Data listing:

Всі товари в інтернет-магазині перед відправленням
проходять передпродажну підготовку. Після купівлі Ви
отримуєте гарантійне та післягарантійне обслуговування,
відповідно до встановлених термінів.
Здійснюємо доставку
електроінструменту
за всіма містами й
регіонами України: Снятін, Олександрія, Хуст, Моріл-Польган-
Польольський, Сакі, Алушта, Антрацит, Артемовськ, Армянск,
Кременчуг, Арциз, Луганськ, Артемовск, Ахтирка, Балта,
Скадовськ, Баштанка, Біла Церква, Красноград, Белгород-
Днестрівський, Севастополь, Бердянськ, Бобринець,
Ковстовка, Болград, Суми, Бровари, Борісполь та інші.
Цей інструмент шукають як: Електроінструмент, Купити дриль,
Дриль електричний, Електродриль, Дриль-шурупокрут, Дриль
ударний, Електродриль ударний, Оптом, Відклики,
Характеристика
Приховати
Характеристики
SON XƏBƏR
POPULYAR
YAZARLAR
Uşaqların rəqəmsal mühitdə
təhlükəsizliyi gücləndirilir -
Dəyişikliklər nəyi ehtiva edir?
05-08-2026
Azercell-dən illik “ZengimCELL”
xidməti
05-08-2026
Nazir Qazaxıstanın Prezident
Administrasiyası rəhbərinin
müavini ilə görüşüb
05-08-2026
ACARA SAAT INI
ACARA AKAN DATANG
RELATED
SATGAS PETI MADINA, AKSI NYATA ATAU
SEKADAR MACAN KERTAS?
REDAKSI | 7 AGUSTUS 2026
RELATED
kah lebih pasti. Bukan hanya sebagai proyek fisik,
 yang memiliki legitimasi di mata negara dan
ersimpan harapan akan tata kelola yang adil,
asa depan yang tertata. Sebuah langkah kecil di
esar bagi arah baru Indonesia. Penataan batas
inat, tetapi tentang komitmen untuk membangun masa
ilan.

Problem to solve: Transcribe the full listing exactly, leaving out no line.

Result of this task:
Всі товари в інтернет-магазині перед відправленням
проходять передпродажну підготовку. Після купівлі Ви
отримуєте гарантійне та післягарантійне обслуговування,
відповідно до встановлених термінів.
Здійснюємо доставку
електроінструменту
за всіма містами й
регіонами України: Снятін, Олександрія, Хуст, Моріл-Польган-
Польольський, Сакі, Алушта, Антрацит, Артемовськ, Армянск,
Кременчуг, Арциз, Луганськ, Артемовск, Ахтирка, Балта,
Скадовськ, Баштанка, Біла Церква, Красноград, Белгород-
Днестрівський, Севастополь, Бердянськ, Бобринець,
Ковстовка, Болград, Суми, Бровари, Борісполь та інші.
Цей інструмент шукають як: Електроінструмент, Купити дриль,
Дриль електричний, Електродриль, Дриль-шурупокрут, Дриль
ударний, Електродриль ударний, Оптом, Відклики,
Характеристика
Приховати
Характеристики
SON XƏBƏR
POPULYAR
YAZARLAR
Uşaqların rəqəmsal mühitdə
təhlükəsizliyi gücləndirilir -
Dəyişikliklər nəyi ehtiva edir?
05-08-2026
Azercell-dən illik “ZengimCELL”
xidməti
05-08-2026
Nazir Qazaxıstanın Prezident
Administrasiyası rəhbərinin
müavini ilə görüşüb
05-08-2026
ACARA SAAT INI
ACARA AKAN DATANG
RELATED
SATGAS PETI MADINA, AKSI NYATA ATAU
SEKADAR MACAN KERTAS?
REDAKSI | 7 AGUSTUS 2026
RELATED
kah lebih pasti. Bukan hanya sebagai proyek fisik,
 yang memiliki legitimasi di mata negara dan
ersimpan harapan akan tata kelola yang adil,
asa depan yang tertata. Sebuah langkah kecil di
esar bagi arah baru Indonesia. Penataan batas
inat, tetapi tentang komitmen untuk membangun masa
ilan.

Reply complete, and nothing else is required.